Back in the day I took a 400-level history course on political assassinations in America. It was a fascinating course in general, and one that brought up an interesting pattern in American politics as related to assassination. See, everyone assumes that assassins kill for a larger purpose. We attach that larger purpose to the zeitgeist of the time and attach a desire to assassinate to those who stand the most to gain. If there’s no actual evidence combining those two topics, we invent self-replicating conspiracy theories and spin them to the Nth degree.[1]
This is an idea that makes sense. Assassination has always been a tool of the political class. In societies run by monarchs and strong men when the leader or the heir apparent died suddenly the person most likely to have killed him was the person who now found himself on the throne.[2] “Who gained the most from King So-and-So’s untimely death?” was, therefore, a useful yardstick for interpretation.
It becomes less useful in a democracy, however. In a situation specifically designed to offer the possibility of complete government overhaul every few years and with an idea of a specifically designated divine ruler completely removed the idea of assassination to ascend the throne is mitigated. The idea, say, of a scheming LBJ assassinating JFK just to become President is, in a word, laughable.[3] In fact, the standard, “Who stands the most to gain?” rubric becomes nearly useless in the face of the history of political assassination in the United States.
Let’s start by looking at the assassinations we can say were primarily politically motivated:
1. Abraham Lincoln: John Wilkes Booth and his cabal of co-conspirators wanted to kill Abraham Lincoln to help the South win the Civil War. They also tried to take out Vice President Andrew Johnson and Secretary of State William Seward, but failed miserably. The plan was botched and the reasoning unsound, as this was after Lee’s surrender at Appomattox and the only army the CSA could still field was Joe Johnston’s Army of Tennessee, which was basically shadowing Sherman’s army through the Carolinas due to the fact that Johnston couldn’t hope to win a fight. Johnston surrendered a week after Lincoln’s assassination, anyway.
2. James Garfield: Charles J. Giteau shot Garfield and announced, “I am a Stalwart of Stalwarts and Arthur is president now.” The Stalwarts were a breed of Republicans who were basically big fans of the old-school system of patronage. Garfield was a reformer who ran with the Stalwart Chester A. Arthur as his running mate to keep the party together. Giteau had attempted to get a patronage job from Garfield but was rebuffed, so his response was to put a Stalwart in office through any means necessary.[4] Not only did Giteau not get a job, but the Pendleton Civil Service Reform Act was pushed through in honor of Garfield’s legacy.
3. William McKinley: Leon Czolgosz was an anarchist. He shot McKinley in an act of anarchist activism after the assassination of King Umberto I of Italy. Apparently he wanted to change the world. For anarchy. Or something. The point is that this one totally doesn’t fit in to any convenient benefit analysis, as anarchists aren’t well known for hewing to a two-party system.

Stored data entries

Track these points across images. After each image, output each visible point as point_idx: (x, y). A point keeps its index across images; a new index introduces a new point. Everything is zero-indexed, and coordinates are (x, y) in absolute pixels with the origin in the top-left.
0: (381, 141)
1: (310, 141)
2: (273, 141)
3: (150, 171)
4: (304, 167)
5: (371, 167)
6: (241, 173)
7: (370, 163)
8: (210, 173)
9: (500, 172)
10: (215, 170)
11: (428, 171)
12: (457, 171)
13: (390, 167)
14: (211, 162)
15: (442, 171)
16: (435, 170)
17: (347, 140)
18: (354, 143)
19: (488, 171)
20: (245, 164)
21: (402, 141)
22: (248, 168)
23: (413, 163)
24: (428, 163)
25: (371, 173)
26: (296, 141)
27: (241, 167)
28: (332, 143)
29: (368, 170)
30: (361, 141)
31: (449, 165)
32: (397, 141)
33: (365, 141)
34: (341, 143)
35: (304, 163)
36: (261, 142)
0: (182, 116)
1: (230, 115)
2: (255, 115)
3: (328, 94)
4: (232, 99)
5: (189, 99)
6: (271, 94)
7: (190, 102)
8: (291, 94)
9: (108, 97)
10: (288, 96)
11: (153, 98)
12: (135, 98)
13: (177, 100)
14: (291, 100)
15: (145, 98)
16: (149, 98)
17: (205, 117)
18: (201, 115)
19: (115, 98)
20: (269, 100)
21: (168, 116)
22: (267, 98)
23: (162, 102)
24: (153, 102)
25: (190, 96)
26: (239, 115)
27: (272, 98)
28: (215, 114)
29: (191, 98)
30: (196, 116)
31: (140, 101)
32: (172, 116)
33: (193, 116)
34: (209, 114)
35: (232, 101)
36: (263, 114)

WORK TO BE COMPLETED —
Copy the passage on American political assassinations from "3. William McKinley: Leon" up to and including "a two-party system.".

YOUR SOLUTION —
3. William McKinley: Leon Czolgosz was an anarchist. He shot McKinley in an act of anarchist activism after the assassination of King Umberto I of Italy. Apparently he wanted to change the world. For anarchy. Or something. The point is that this one totally doesn’t fit in to any convenient benefit analysis, as anarchists aren’t well known for hewing to a two-party system.